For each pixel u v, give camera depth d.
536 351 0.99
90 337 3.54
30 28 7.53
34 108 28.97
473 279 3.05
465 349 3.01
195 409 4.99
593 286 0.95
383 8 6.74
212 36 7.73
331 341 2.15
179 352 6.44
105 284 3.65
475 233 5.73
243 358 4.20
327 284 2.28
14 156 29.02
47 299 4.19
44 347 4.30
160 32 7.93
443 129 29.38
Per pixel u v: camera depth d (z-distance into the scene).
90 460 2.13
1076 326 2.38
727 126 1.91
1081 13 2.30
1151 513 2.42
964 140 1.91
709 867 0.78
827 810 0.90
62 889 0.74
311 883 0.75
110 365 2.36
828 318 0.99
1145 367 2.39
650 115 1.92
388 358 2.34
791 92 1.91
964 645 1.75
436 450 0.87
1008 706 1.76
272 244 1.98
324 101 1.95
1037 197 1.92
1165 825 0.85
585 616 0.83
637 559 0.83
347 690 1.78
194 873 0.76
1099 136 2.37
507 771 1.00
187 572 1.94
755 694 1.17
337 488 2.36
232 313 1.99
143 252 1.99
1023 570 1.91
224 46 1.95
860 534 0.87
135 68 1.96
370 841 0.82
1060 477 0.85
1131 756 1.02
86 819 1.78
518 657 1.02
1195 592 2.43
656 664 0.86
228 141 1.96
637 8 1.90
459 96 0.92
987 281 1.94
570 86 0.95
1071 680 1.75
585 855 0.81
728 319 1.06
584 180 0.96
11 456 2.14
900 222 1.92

————

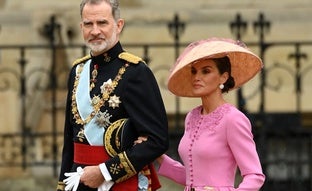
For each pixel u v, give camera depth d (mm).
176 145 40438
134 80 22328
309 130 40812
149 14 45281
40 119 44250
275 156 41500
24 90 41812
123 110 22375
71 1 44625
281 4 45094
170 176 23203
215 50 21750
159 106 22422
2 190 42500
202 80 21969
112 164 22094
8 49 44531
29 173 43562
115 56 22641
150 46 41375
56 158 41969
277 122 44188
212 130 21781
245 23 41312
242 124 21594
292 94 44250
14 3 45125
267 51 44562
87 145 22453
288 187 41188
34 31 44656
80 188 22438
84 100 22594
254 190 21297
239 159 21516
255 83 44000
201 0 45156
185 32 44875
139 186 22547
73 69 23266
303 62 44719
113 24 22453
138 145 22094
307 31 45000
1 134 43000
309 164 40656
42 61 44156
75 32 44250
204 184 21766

————

Set down, unchanged, only those lines above that fall between the line with "For each pixel u v, give camera depth d." and the line with "90 460 2.13", the two end lines included.

* Exercise solution
For each pixel u v, give camera depth d.
536 351 0.99
90 337 3.54
30 28 7.53
34 108 28.97
473 279 3.05
465 349 3.01
195 409 4.99
593 286 0.95
383 8 6.74
212 36 7.73
331 341 2.15
179 352 6.44
105 284 3.65
475 233 5.73
243 358 4.20
327 284 2.28
14 156 29.02
47 299 4.19
44 347 4.30
160 32 7.93
443 129 29.38
Per pixel u v: camera depth d (z-distance into the scene).
90 460 2.13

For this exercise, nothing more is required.